Could you set down exactly the lines of the data below, starting at the one that holds "本局設三組，分別掌理前條所列事項，並得分科辦事。" and ending at the one that holds "本局設會計室，置會計主任一人", both included, and only those?

Listed entries.
Segment Open
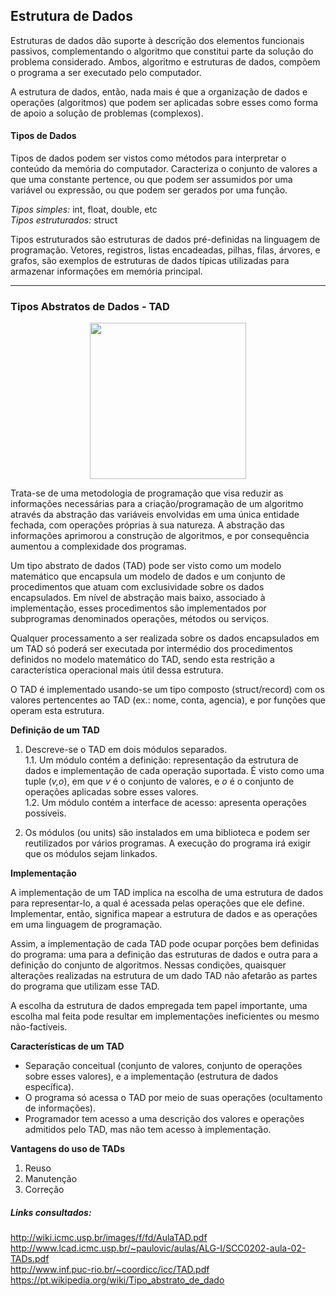## Estrutura de Dados

Estruturas de dados dão suporte à descrição dos elementos funcionais passivos, complementando o algoritmo que
constitui parte da solução do problema considerado. Ambos, algoritmo e estruturas de dados, compõem o programa a ser executado pelo computador.

A estrutura de dados, então, nada mais é que a organização de dados e operações (algoritmos) que podem ser aplicadas sobre esses como forma de apoio a solução de problemas (complexos).

#### Tipos de Dados

Tipos de dados podem ser vistos como métodos para interpretar o conteúdo da memória do computador. Caracteriza o conjunto de valores a que uma constante pertence, ou que podem ser assumidos por uma variável ou expressão, ou que podem ser gerados por uma função.

*Tipos simples:* int, float, double, etc   
*Tipos estruturados:* struct  

Tipos estruturados são estruturas de dados pré-definidas na linguagem de programação. Vetores, registros, listas encadeadas, pilhas, filas, árvores, e grafos, são exemplos de estruturas de dados típicas utilizadas para armazenar informações em memória principal. 
____________________
### Tipos Abstratos de Dados - TAD  

<p align="center">
    <img src="http://scp.s-scptuj.mb.edus.si/~murkos/Teorija%20in%20vaje/ROM/Interaktivni%20ra%E8unalni%9Aki%20te%E8aji/computing/cpp/cpp1/img8.gif" width="250">
</p>


Trata-se de uma metodologia de programação que visa reduzir as informações necessárias para a criação/programação de um algoritmo através da abstração das variáveis envolvidas em uma única entidade fechada, com operações próprias à sua natureza. A abstração das informações aprimorou a construção de algoritmos, e por consequência aumentou a complexidade dos programas. 

Um tipo abstrato de dados (TAD) pode ser visto como um modelo matemático que encapsula um modelo de dados e um conjunto de procedimentos que atuam com exclusividade sobre os dados encapsulados. Em nível de abstração mais baixo, associado à implementação, esses procedimentos são implementados por subprogramas denominados operações, métodos ou serviços. 

Qualquer processamento a ser realizada sobre os dados encapsulados em um TAD só poderá ser executada por intermédio dos procedimentos definidos no modelo matemático do TAD, sendo esta restrição a característica operacional mais útil dessa estrutura.

O TAD é implementado usando-se um tipo composto (struct/record) com os valores pertencentes ao TAD (ex.: nome, conta, agencia), e por funções que operam esta estrutura. 

**Definição de um TAD**

1. Descreve-se o TAD em dois módulos separados.  
   1.1. Um módulo contém a definição: representação da estrutura de dados e implementação de cada operação suportada. É visto como uma tuple (*v,o*), em que *v* é o conjunto de valores, e *o* é o conjunto de operações aplicadas sobre esses valores.  
   1.2. Um módulo contém a interface de acesso: apresenta operações possíveis.  

2. Os módulos (ou units) são instalados em uma biblioteca e podem ser reutilizados por vários programas. A execução do programa irá exigir que os módulos sejam linkados.

**Implementação**

A implementação de um TAD implica na escolha de uma estrutura de dados para representar-lo, a qual é acessada pelas operações que ele define. Implementar, então, significa mapear a estrutura de dados e as operações em uma linguagem de programação.

Assim, a implementação de cada TAD pode ocupar porções bem definidas do programa: uma para a definição das estruturas de dados e outra para a definição do conjunto de algoritmos. Nessas condições, quaisquer alterações realizadas na estrutura de um dado TAD não afetarão as partes do programa que utilizam esse TAD.

A escolha da estrutura de dados empregada tem papel importante, uma escolha mal feita pode resultar em implementações ineficientes ou mesmo não-factíveis.

**Características de um TAD**

- Separação conceitual (conjunto de valores, conjunto de operações sobre esses valores), e a implementação (estrutura de dados específica).
- O programa só acessa o TAD por meio de suas operações (ocultamento de informações).
- Programador tem acesso a uma descrição dos valores e operações admitidos pelo TAD, mas não tem acesso à implementação.

**Vantagens do uso de TADs**

1. Reuso
2. Manutenção
3. Correção


##### Links consultados:

http://wiki.icmc.usp.br/images/f/fd/AulaTAD.pdf  
http://www.lcad.icmc.usp.br/~paulovic/aulas/ALG-I/SCC0202-aula-02-TADs.pdf  
http://www.inf.puc-rio.br/~coordicc/icc/TAD.pdf  
https://pt.wikipedia.org/wiki/Tipo_abstrato_de_dado  
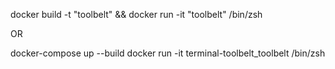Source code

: docker build -t "toolbelt" && docker run -it "toolbelt" /bin/zsh

OR

docker-compose up --build
docker run -it terminal-toolbelt_toolbelt /bin/zsh
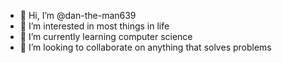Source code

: - 👋 Hi, I’m @dan-the-man639
- 👀 I’m interested in most things in life
- 🌱 I’m currently learning computer science
- 💞️ I’m looking to collaborate on anything that solves problems

<!---
dan-the-man639/dan-the-man639 is a ✨ special ✨ repository because its `README.md` (this file) appears on your GitHub profile.
You can click the Preview link to take a look at your changes.
--->
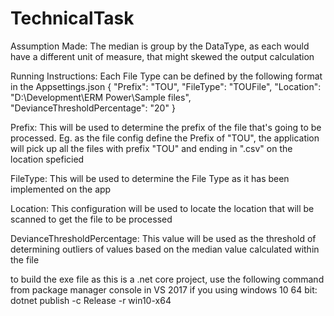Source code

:# TechnicalTask
Assumption Made: The median is group by the DataType, as each would have a different unit of measure, that might skewed the output calculation

Running Instructions: Each File Type can be defined by the following format in the Appsettings.json 
{ 
  "Prefix": "TOU", 
  "FileType": "TOUFile", 
  "Location": "D:\Development\ERM Power\Sample files\", 
  "DevianceThresholdPercentage": "20" 
} 

Prefix: This will be used to determine the prefix of the file that's going to be processed. Eg. as the file config define the Prefix of "TOU", the application will pick up all the files with prefix "TOU" and ending in ".csv" on the location speficied

FileType: This will be used to determine the File Type as it has been implemented on the app

Location: This configuration will be used to locate the location that will be scanned to get the file to be processed

DevianceThresholdPercentage: This value will be used as the threshold of determining outliers of values based on the median value calculated within the file

to build the exe file as this is a .net core project, use the following command from package manager console in VS 2017 if you using windows 10 64 bit: dotnet publish -c Release -r win10-x64
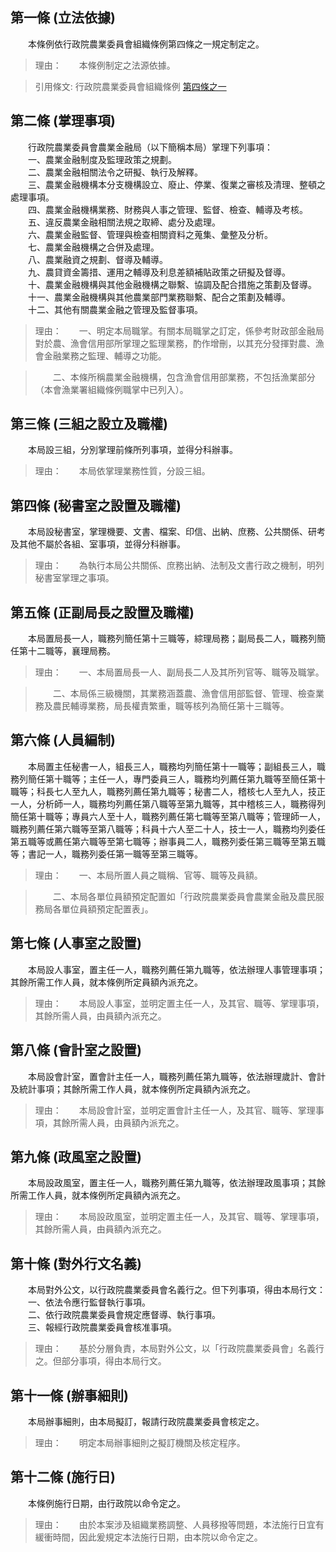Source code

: 第一條 (立法依據)
-----------------
　　本條例依行政院農業委員會組織條例第四條之一規定制定之。  
> 理由：　　本條例制定之法源依據。

> 引用條文: 行政院農業委員會組織條例 [第四條之一](../../內政/消防防災/行政院農業委員會組織條例.md#第四條之一)



第二條 (掌理事項)
-----------------
　　行政院農業委員會農業金融局（以下簡稱本局）掌理下列事項：  
　　一、農業金融制度及監理政策之規劃。  
　　二、農業金融相關法令之研擬、執行及解釋。  
　　三、農業金融機構本分支機構設立、廢止、停業、復業之審核及清理、整頓之處理事項。  
　　四、農業金融機構業務、財務與人事之管理、監督、檢查、輔導及考核。  
　　五、違反農業金融相關法規之取締、處分及處理。  
　　六、農業金融監督、管理與檢查相關資料之蒐集、彙整及分析。  
　　七、農業金融機構之合併及處理。  
　　八、農業融資之規劃、督導及輔導。  
　　九、農貸資金籌措、運用之輔導及利息差額補貼政策之研擬及督導。  
　　十、農業金融機構與其他金融機構之聯繫、協調及配合措施之策劃及督導。  
　　十一、農業金融機構與其他農業部門業務聯繫、配合之策劃及輔導。  
　　十二、其他有關農業金融之管理及監督事項。  
> 理由：　　一、明定本局職掌。有關本局職掌之訂定，係參考財政部金融局對於農、漁會信用部所掌理之監理業務，酌作增刪，以其充分發揮對農、漁會金融業務之監理、輔導之功能。

> 　　二、本條所稱農業金融機構，包含漁會信用部業務，不包括漁業部分（本會漁業署組織條例職掌中已列入）。



第三條 (三組之設立及職權)
-------------------------
　　本局設三組，分別掌理前條所列事項，並得分科辦事。  
> 理由：　　本局依掌理業務性質，分設三組。



第四條 (秘書室之設置及職權)
---------------------------
　　本局設秘書室，掌理機要、文書、檔案、印信、出納、庶務、公共關係、研考及其他不屬於各組、室事項，並得分科辦事。  
> 理由：　　為執行本局公共關係、庶務出納、法制及文書行政之機制，明列秘書室掌理之事項。



第五條 (正副局長之設置及職權)
-----------------------------
　　本局置局長一人，職務列簡任第十三職等，綜理局務；副局長二人，職務列簡任第十二職等，襄理局務。  
> 理由：　　一、本局置局長一人、副局長二人及其所列官等、職等及職掌。

> 　　二、本局係三級機關，其業務涵蓋農、漁會信用部監督、管理、檢查業務及農民輔導業務，局長權責繁重，職等核列為簡任第十三職等。



第六條 (人員編制)
-----------------
　　本局置主任秘書一人，組長三人，職務均列簡任第十一職等；副組長三人，職務列簡任第十職等；主任一人，專門委員三人，職務均列薦任第九職等至簡任第十職等；科長七人至九人，職務列薦任第九職等；秘書二人，稽核七人至九人，技正一人，分析師一人，職務均列薦任第八職等至第九職等，其中稽核三人，職務得列簡任第十職等；專員六人至十人，職務列薦任第七職等至第八職等；管理師一人，職務列薦任第六職等至第八職等；科員十六人至二十人，技士一人，職務均列委任第五職等或薦任第六職等至第七職等；辦事員二人，職務列委任第三職等至第五職等；書記一人，職務列委任第一職等至第三職等。  
> 理由：　　一、本局所置人員之職稱、官等、職等及員額。

> 　　二、本局各單位員額預定配置如「行政院農業委員會農業金融及農民服務局各單位員額預定配置表」。



第七條 (人事室之設置)
---------------------
　　本局設人事室，置主任一人，職務列薦任第九職等，依法辦理人事管理事項；其餘所需工作人員，就本條例所定員額內派充之。  
> 理由：　　本局設人事室，並明定置主任一人，及其官、職等、掌理事項，其餘所需人員，由員額內派充之。



第八條 (會計室之設置)
---------------------
　　本局設會計室，置會計主任一人，職務列薦任第九職等，依法辦理歲計、會計及統計事項；其餘所需工作人員，就本條例所定員額內派充之。  
> 理由：　　本局設會計室，並明定置會計主任一人，及其官、職等、掌理事項，其餘所需人員，由員額內派充之。



第九條 (政風室之設置)
---------------------
　　本局設政風室，置主任一人，職務列薦任第九職等，依法辦理政風事項；其餘所需工作人員，就本條例所定員額內派充之。  
> 理由：　　本局設政風室，並明定置主任一人，及其官、職等、掌理事項，其餘所需人員，由員額內派充之。



第十條 (對外行文名義)
---------------------
　　本局對外公文，以行政院農業委員會名義行之。但下列事項，得由本局行文：  
　　一、依法令應行監督執行事項。  
　　二、依行政院農業委員會規定應督導、執行事項。  
　　三、報經行政院農業委員會核准事項。  
> 理由：　　基於分層負責，本局對外公文，以「行政院農業委員會」名義行之。但部分事項，得由本局行文。



第十一條 (辦事細則)
-------------------
　　本局辦事細則，由本局擬訂，報請行政院農業委員會核定之。  
> 理由：　　明定本局辦事細則之擬訂機關及核定程序。



第十二條 (施行日)
-----------------
　　本條例施行日期，由行政院以命令定之。  
> 理由：　　由於本案涉及組織業務調整、人員移撥等問題，本法施行日宜有緩衝時間，因此爰規定本法施行日期，由本院以命令定之。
Segment Closed
Solution for this task.
　　本局設三組，分別掌理前條所列事項，並得分科辦事。  
> 理由：　　本局依掌理業務性質，分設三組。



第四條 (秘書室之設置及職權)
---------------------------
　　本局設秘書室，掌理機要、文書、檔案、印信、出納、庶務、公共關係、研考及其他不屬於各組、室事項，並得分科辦事。  
> 理由：　　為執行本局公共關係、庶務出納、法制及文書行政之機制，明列秘書室掌理之事項。



第五條 (正副局長之設置及職權)
-----------------------------
　　本局置局長一人，職務列簡任第十三職等，綜理局務；副局長二人，職務列簡任第十二職等，襄理局務。  
> 理由：　　一、本局置局長一人、副局長二人及其所列官等、職等及職掌。

> 　　二、本局係三級機關，其業務涵蓋農、漁會信用部監督、管理、檢查業務及農民輔導業務，局長權責繁重，職等核列為簡任第十三職等。



第六條 (人員編制)
-----------------
　　本局置主任秘書一人，組長三人，職務均列簡任第十一職等；副組長三人，職務列簡任第十職等；主任一人，專門委員三人，職務均列薦任第九職等至簡任第十職等；科長七人至九人，職務列薦任第九職等；秘書二人，稽核七人至九人，技正一人，分析師一人，職務均列薦任第八職等至第九職等，其中稽核三人，職務得列簡任第十職等；專員六人至十人，職務列薦任第七職等至第八職等；管理師一人，職務列薦任第六職等至第八職等；科員十六人至二十人，技士一人，職務均列委任第五職等或薦任第六職等至第七職等；辦事員二人，職務列委任第三職等至第五職等；書記一人，職務列委任第一職等至第三職等。  
> 理由：　　一、本局所置人員之職稱、官等、職等及員額。

> 　　二、本局各單位員額預定配置如「行政院農業委員會農業金融及農民服務局各單位員額預定配置表」。



第七條 (人事室之設置)
---------------------
　　本局設人事室，置主任一人，職務列薦任第九職等，依法辦理人事管理事項；其餘所需工作人員，就本條例所定員額內派充之。  
> 理由：　　本局設人事室，並明定置主任一人，及其官、職等、掌理事項，其餘所需人員，由員額內派充之。



第八條 (會計室之設置)
---------------------
　　本局設會計室，置會計主任一人，職務列薦任第九職等，依法辦理歲計、會計及統計事項；其餘所需工作人員，就本條例所定員額內派充之。  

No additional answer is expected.